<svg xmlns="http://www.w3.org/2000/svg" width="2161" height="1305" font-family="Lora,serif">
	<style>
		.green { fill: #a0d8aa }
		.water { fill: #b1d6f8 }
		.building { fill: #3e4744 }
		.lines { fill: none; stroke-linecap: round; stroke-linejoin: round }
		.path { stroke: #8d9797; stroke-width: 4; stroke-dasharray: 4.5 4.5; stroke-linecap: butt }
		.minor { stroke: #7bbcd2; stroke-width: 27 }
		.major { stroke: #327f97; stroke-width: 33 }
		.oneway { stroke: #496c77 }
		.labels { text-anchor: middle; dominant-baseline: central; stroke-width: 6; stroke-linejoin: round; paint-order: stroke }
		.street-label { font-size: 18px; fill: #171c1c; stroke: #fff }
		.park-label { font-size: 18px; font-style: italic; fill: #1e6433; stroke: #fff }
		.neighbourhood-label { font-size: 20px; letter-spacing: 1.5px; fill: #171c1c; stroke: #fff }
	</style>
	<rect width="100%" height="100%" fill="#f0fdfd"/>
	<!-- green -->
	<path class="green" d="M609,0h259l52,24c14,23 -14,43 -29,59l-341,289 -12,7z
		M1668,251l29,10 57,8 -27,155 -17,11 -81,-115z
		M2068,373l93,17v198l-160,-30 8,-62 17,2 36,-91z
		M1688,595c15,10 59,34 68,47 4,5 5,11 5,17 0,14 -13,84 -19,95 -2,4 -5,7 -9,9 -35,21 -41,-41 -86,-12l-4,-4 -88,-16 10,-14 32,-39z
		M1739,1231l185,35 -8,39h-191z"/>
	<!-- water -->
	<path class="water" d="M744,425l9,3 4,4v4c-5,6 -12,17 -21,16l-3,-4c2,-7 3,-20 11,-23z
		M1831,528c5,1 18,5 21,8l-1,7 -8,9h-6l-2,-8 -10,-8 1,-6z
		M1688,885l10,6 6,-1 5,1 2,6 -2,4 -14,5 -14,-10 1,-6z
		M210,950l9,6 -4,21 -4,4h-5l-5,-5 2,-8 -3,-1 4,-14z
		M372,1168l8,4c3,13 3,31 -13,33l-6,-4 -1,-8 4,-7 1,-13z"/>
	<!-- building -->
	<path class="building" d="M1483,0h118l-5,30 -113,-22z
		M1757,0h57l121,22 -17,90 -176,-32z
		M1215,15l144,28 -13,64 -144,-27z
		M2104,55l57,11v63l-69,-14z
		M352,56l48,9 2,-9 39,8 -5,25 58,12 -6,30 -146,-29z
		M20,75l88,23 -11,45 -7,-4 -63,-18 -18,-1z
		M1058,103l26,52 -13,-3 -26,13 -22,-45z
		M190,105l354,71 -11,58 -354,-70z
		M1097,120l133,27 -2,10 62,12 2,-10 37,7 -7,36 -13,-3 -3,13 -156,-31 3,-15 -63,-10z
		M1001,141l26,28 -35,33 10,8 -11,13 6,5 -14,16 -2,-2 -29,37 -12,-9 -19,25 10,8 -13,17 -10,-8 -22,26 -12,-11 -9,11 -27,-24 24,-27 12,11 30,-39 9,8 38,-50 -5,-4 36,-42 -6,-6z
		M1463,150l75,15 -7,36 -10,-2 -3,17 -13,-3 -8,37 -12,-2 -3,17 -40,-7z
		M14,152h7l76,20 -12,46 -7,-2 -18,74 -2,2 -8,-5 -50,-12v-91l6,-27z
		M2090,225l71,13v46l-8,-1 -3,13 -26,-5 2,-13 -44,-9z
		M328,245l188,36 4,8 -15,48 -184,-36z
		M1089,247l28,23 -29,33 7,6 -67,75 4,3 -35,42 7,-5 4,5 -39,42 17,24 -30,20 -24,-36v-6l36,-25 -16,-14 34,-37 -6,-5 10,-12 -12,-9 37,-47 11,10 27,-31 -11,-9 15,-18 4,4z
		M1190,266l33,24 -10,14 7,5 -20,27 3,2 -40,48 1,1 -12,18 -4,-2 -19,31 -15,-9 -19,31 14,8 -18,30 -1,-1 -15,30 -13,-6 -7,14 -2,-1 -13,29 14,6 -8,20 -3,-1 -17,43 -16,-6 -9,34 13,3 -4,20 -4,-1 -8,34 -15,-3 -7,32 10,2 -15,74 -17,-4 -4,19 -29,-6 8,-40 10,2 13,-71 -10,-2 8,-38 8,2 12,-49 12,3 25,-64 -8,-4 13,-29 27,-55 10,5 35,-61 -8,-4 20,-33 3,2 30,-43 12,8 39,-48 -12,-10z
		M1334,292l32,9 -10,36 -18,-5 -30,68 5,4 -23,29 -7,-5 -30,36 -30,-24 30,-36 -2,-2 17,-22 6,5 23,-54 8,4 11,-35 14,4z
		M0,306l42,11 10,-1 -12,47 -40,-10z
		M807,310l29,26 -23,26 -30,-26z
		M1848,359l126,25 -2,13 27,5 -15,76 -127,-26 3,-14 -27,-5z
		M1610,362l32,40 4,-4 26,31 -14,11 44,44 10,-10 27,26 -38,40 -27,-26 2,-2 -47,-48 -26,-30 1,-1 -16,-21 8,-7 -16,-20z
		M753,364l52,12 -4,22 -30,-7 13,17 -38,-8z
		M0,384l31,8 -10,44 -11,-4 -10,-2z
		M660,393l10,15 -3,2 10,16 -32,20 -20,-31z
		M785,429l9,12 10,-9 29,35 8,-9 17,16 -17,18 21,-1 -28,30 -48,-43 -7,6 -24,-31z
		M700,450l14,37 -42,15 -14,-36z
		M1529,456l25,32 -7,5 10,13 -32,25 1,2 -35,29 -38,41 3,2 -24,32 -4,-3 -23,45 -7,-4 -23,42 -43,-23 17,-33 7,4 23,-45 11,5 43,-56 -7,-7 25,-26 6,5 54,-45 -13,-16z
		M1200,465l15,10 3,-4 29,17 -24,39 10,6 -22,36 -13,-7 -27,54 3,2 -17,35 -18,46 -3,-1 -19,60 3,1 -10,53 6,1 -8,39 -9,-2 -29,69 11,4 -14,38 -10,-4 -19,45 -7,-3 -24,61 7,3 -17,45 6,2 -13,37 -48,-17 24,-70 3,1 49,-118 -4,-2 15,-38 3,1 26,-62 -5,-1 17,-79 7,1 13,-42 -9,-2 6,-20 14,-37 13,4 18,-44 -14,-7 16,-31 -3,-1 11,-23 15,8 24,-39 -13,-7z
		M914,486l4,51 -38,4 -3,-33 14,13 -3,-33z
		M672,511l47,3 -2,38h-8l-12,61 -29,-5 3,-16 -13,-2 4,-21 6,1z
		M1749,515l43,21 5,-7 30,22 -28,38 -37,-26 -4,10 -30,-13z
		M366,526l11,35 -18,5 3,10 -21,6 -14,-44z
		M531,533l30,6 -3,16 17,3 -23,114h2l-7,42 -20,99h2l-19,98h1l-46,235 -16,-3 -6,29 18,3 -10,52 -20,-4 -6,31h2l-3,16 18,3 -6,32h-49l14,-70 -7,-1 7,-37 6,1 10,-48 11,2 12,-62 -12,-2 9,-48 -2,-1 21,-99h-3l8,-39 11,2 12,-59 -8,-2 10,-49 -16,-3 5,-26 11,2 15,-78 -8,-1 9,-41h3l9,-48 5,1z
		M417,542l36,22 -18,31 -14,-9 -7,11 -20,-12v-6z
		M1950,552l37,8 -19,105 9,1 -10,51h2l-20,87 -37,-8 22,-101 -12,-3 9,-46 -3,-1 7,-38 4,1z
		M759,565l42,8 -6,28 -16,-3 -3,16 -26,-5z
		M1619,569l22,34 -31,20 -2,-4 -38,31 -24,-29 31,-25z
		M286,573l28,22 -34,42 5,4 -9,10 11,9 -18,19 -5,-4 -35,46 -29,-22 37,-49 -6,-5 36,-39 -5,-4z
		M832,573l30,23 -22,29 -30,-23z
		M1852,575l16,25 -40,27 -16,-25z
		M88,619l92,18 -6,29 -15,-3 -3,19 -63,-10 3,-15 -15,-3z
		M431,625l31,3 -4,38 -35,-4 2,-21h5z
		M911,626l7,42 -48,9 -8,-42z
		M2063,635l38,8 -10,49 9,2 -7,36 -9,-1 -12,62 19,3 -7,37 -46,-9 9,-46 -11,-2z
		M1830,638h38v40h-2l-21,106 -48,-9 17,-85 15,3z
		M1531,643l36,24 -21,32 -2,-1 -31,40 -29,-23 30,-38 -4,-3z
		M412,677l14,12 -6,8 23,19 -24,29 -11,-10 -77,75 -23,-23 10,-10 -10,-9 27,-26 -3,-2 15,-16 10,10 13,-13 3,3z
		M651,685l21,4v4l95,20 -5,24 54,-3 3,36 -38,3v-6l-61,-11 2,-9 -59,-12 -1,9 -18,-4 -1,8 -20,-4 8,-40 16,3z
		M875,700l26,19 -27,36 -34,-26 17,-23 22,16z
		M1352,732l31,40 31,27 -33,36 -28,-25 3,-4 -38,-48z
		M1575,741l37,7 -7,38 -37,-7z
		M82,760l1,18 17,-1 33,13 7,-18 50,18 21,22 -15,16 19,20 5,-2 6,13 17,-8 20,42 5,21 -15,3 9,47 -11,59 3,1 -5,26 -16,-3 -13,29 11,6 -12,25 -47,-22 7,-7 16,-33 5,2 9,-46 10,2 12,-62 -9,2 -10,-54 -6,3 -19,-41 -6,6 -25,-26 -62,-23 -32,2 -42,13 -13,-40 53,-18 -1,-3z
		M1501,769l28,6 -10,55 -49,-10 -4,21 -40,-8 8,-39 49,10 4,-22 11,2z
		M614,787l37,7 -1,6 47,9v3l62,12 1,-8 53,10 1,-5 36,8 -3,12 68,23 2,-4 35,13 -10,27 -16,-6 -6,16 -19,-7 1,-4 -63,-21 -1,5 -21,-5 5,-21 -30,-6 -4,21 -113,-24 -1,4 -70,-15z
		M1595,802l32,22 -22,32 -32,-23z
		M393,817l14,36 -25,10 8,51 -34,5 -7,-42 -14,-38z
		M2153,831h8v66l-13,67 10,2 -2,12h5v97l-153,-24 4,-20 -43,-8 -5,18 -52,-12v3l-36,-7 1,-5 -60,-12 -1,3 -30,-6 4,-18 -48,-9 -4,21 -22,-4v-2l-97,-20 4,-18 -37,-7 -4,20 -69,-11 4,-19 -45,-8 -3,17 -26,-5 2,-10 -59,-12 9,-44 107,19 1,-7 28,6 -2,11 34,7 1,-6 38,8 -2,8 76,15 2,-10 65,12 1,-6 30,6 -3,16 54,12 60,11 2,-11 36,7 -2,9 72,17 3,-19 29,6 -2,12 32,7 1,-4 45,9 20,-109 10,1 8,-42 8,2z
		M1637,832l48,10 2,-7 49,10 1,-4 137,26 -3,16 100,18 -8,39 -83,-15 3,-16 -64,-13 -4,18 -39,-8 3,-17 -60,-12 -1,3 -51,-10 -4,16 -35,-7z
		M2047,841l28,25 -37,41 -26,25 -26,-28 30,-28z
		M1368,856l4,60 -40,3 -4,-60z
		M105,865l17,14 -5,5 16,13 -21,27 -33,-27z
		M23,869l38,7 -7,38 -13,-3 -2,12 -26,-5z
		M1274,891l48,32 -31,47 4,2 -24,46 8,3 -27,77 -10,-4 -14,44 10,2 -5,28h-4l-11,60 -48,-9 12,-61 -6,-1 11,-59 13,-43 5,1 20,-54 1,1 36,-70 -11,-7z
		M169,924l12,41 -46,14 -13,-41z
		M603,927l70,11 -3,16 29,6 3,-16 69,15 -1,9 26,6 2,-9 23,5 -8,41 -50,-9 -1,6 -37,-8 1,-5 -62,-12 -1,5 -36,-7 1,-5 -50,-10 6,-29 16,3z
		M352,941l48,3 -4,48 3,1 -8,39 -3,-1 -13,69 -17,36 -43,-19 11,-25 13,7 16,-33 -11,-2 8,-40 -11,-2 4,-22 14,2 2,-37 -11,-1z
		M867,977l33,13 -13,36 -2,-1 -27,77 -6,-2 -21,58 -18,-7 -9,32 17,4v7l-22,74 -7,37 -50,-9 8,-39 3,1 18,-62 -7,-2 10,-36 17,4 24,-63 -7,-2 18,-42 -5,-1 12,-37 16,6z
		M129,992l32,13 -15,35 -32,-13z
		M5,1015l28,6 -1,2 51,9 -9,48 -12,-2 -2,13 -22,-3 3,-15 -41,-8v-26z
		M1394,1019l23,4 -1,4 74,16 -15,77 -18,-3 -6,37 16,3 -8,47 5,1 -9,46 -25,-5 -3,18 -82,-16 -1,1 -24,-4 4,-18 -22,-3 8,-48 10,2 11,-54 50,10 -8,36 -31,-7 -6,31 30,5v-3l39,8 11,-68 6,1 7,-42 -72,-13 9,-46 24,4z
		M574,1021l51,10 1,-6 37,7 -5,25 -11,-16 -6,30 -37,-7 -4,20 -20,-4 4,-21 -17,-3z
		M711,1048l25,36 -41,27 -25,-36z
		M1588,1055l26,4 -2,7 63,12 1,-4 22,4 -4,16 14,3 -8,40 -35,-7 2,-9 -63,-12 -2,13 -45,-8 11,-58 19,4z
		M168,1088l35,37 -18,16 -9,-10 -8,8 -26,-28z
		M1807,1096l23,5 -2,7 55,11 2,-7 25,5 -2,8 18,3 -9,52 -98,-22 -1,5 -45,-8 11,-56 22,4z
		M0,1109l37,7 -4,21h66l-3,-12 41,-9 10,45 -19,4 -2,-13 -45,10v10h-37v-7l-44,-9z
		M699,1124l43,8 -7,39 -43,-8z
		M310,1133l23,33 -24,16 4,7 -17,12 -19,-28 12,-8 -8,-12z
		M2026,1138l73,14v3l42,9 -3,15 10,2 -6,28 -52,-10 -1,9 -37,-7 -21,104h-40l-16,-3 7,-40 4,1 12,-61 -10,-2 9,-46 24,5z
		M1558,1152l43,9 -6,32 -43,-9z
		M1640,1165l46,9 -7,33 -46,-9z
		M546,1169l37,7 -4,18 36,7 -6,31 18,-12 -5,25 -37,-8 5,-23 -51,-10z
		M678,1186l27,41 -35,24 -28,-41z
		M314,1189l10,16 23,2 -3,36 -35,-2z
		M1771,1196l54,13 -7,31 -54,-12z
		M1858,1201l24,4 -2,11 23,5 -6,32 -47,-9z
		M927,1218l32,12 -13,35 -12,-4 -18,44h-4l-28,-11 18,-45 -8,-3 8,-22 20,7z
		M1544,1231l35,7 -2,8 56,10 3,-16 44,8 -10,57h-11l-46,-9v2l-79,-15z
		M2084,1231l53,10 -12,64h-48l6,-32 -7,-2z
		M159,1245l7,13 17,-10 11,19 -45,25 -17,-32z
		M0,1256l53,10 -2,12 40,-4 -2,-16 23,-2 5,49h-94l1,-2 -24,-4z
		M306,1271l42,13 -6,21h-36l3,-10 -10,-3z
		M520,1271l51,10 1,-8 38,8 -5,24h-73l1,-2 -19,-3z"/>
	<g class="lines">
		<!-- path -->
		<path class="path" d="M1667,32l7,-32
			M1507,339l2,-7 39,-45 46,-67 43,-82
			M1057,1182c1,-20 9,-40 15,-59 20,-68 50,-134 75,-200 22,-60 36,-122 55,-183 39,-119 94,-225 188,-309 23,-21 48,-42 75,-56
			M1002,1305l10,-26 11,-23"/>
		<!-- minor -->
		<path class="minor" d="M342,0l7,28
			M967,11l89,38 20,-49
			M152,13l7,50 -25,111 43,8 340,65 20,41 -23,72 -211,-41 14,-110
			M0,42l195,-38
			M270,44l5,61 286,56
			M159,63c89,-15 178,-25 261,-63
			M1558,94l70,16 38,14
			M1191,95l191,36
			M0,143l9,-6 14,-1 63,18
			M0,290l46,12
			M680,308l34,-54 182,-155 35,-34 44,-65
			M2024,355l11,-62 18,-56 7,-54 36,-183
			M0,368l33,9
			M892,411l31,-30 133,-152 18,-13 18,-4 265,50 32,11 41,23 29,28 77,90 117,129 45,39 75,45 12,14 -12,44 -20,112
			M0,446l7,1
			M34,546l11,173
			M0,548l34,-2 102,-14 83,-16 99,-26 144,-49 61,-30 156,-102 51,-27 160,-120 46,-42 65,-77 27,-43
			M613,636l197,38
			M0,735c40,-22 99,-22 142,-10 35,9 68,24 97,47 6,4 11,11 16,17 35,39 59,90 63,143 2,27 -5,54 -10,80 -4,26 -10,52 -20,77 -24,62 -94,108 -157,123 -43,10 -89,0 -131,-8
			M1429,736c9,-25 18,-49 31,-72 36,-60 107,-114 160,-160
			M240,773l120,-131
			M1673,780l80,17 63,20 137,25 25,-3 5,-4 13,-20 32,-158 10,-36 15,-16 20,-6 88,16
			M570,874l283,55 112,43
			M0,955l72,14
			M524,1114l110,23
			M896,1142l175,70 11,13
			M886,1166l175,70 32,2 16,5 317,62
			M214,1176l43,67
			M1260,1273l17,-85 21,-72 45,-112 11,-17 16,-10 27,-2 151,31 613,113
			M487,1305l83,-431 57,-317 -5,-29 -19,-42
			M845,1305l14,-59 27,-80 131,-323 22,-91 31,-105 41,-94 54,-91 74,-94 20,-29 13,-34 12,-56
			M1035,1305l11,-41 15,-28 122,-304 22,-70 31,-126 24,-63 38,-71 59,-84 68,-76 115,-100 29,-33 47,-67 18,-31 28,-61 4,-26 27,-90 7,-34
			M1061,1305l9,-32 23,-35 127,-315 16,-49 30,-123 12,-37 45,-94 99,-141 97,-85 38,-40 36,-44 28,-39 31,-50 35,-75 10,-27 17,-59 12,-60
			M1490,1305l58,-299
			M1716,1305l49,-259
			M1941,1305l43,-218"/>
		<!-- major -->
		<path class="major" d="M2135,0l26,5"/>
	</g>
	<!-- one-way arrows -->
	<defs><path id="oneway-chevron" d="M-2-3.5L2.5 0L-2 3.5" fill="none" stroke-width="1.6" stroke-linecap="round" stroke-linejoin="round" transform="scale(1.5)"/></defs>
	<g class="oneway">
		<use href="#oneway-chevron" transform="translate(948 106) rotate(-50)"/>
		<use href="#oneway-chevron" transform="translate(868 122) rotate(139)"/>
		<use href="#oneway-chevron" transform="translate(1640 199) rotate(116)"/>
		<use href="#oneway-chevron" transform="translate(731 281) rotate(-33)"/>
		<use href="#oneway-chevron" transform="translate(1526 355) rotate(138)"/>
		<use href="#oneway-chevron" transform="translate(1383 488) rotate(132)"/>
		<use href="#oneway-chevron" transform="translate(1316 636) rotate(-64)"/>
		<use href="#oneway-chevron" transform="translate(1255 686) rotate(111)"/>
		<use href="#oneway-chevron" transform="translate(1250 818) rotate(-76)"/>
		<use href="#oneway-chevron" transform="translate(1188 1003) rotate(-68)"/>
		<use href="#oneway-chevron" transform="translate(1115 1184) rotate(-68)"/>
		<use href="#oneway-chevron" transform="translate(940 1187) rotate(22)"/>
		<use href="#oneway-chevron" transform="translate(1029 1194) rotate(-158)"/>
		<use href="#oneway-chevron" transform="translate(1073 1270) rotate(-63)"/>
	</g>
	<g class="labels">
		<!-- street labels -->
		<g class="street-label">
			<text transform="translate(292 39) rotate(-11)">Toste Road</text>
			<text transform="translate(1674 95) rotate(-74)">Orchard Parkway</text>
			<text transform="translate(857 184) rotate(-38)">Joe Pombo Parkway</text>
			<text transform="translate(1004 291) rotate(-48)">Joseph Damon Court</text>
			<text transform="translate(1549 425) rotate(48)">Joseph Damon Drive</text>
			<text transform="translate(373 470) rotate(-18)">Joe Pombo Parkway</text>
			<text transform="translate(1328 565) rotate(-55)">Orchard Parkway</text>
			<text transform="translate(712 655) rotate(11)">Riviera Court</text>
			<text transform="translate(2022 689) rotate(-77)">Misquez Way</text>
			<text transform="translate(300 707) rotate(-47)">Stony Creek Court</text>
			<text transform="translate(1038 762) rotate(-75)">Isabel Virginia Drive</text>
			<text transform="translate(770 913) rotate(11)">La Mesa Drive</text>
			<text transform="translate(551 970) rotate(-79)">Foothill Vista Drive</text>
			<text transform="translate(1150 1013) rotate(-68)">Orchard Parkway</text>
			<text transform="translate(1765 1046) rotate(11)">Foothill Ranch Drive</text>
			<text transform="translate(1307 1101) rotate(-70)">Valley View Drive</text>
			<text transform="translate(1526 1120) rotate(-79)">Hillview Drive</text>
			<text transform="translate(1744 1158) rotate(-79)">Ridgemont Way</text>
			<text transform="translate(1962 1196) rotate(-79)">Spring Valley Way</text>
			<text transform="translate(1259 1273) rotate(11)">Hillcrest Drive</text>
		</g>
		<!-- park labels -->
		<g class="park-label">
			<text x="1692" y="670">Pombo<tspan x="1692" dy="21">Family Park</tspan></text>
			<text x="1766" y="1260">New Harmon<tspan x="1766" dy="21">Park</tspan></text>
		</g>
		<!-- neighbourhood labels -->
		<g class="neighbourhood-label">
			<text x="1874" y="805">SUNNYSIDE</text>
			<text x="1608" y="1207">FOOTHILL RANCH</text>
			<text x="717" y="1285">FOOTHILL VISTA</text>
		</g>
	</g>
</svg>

• BRIEF
Of all the entries above, retype exactly the lines from the line with "M1352,732l31,40 31,27 -33,36" to the line with "M1501,769l28,6 -10,55 -49,-10", both included, and no others.

• YOUR RESPONSE
		M1352,732l31,40 31,27 -33,36 -28,-25 3,-4 -38,-48z
		M1575,741l37,7 -7,38 -37,-7z
		M82,760l1,18 17,-1 33,13 7,-18 50,18 21,22 -15,16 19,20 5,-2 6,13 17,-8 20,42 5,21 -15,3 9,47 -11,59 3,1 -5,26 -16,-3 -13,29 11,6 -12,25 -47,-22 7,-7 16,-33 5,2 9,-46 10,2 12,-62 -9,2 -10,-54 -6,3 -19,-41 -6,6 -25,-26 -62,-23 -32,2 -42,13 -13,-40 53,-18 -1,-3z
		M1501,769l28,6 -10,55 -49,-10 -4,21 -40,-8 8,-39 49,10 4,-22 11,2z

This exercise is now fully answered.